TapAuth's direct scan of 518 publicly reachable MCP servers in early 2026 found 41% with no authentication at the protocol layer. Zuplo's broader review of 17,000+ listed servers independently reached the same figure. Among builders actively developing MCP servers, the Zuplo survey found that 24% reported running at least one server with no auth, 50% named security and access control as their top challenge, and 38% said security concerns were actively blocking their organizations from expanding MCP adoption.

The numbers reflect a structural issue beyond individual misconfiguration. MCP server registries aggregate public endpoints indiscriminately. A development server with a test endpoint that was never intended for production can appear in the same registry listing as a deployment serving live agent queries. The 41% with no authentication are not uniformly reckless — some are development or internal servers accidentally exposed at a public address. From the perspective of an AI agent discovering endpoints via a registry, an unauthenticated endpoint is indistinguishable from an authenticated one until a call is attempted.

Discovery: Still No Standard

The .well-known/mcp.json path for automated server discovery remains non-standard. An IETF Internet-Draft (draft-serra-mcp-discovery-uri) defines an "mcp" URI scheme and a well-known discovery mechanism, but as of March 2026 the draft was at revision 04 and had not yet reached RFC status. The MCP specification includes enhancement proposals for structured server cards via .well-known, but these are proposals rather than ratified specification elements.

In practice, MCP server discovery in 2026 operates through human-curated registries — aggregators that index servers submitted by their operators. Automated discovery of MCP capability from a domain name alone is not yet possible in a standardized way. Manual registration with aggregators is the operative mechanism for any server that wants to be discoverable.
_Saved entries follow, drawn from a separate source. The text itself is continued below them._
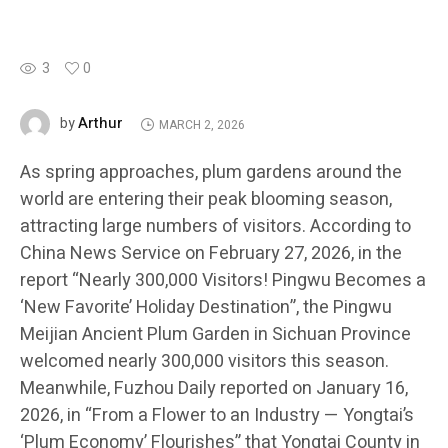
3
0
Arthur
by
MARCH 2, 2026
As spring approaches, plum gardens around the
world are entering their peak blooming season,
attracting large numbers of visitors. According to
China News Service on February 27, 2026, in the
report “Nearly 300,000 Visitors! Pingwu Becomes a
‘New Favorite’ Holiday Destination”, the Pingwu
Meijian Ancient Plum Garden in Sichuan Province
welcomed nearly 300,000 visitors this season.
Meanwhile, Fuzhou Daily reported on January 16,
2026, in “From a Flower to an Industry — Yongtai’s
‘Plum Economy’ Flourishes” that Yongtai County in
What This Means for Site Owners

The read/write inversion changes the risk profile of MCP exposure. A read-only tool that returns product data carries bounded risk — the worst case is stale or incorrect information returned to an agent, with no external state changed. A write-capable tool that submits orders, modifies records, or executes transactions against an unauthenticated endpoint is a different category entirely. Operators who built MCP servers in early 2025 under the assumption that tools were mostly read-type should audit their current exposure: what proportion of their tools are action-type, what those tools can modify, and whether authentication gates those operations.
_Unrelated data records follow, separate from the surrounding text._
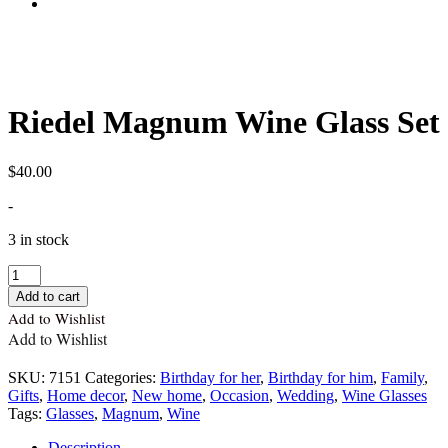
Riedel Magnum Wine Glass Set
$
40.00
-
3 in stock
Quantity
Add to cart
Add to Wishlist
Add to Wishlist
SKU:
7151
Categories:
Birthday for her
,
Birthday for him
,
Family
,
Gifts
,
Home decor
,
New home
,
Occasion
,
Wedding
,
Wine Glasses
Tags:
Glasses
,
Magnum
,
Wine
Description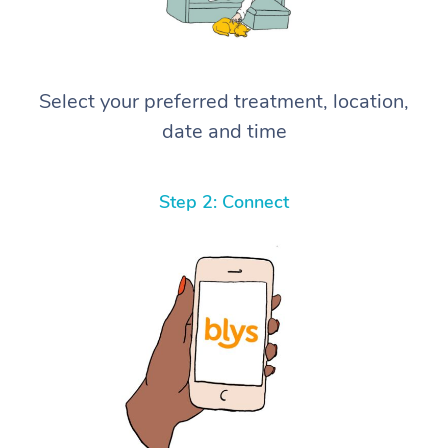
Select your preferred treatment, location,
date and time
Step 2: Connect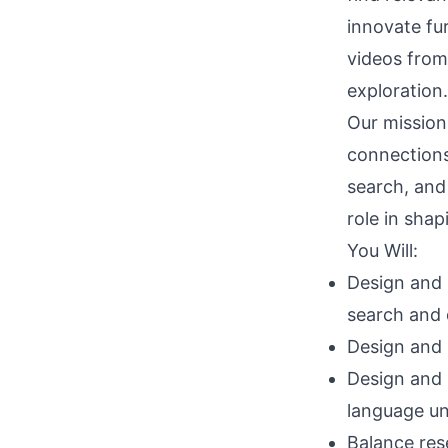
innovate fu
videos from
exploration.
Our mission 
connections 
search, and
role in shap
You Will:
Design and 
search and 
Design and 
Design and 
language un
Balance res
Authentication gaps in MCP servers often have straightforward remediation. The Zuplo survey found that 58% of builders are wrapping existing APIs rather than building new ones — meaning most MCP servers sit in front of an API layer that already handles access control. The gap between an existing API with authentication and an MCP server that exposes auth-gated tools is frequently a configuration step rather than a re-architecture. The protocol supports OAuth 2.0 and API key authentication natively; servers lacking both are not constrained by technical limitations of the standard.
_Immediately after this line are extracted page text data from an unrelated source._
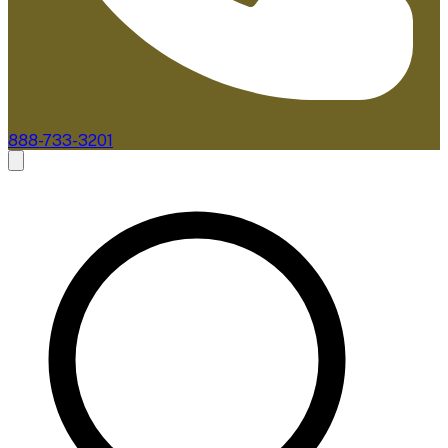
888-733-3201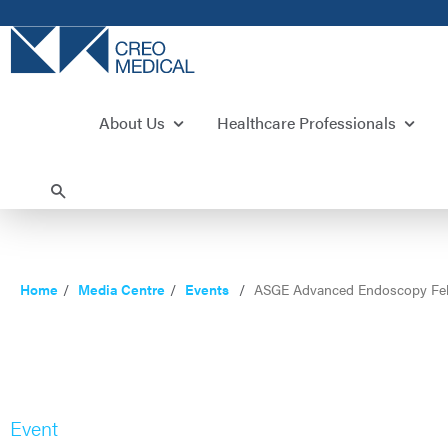
About Us
Healthcare Professionals
Home
Media Centre
Events
ASGE Advanced Endoscopy Fel
Event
For discovery: publishing a .well-known/mcp.json file is low-cost and positions a server for the expected standardization outcome as the IETF draft progresses. It does not currently drive automated discovery from major agent frameworks. Registering with established aggregators — the official MCP Registry, PulseMCP, Smithery — is the mechanism that drives actual agent discovery today. Both steps are worth taking; neither alone is sufficient.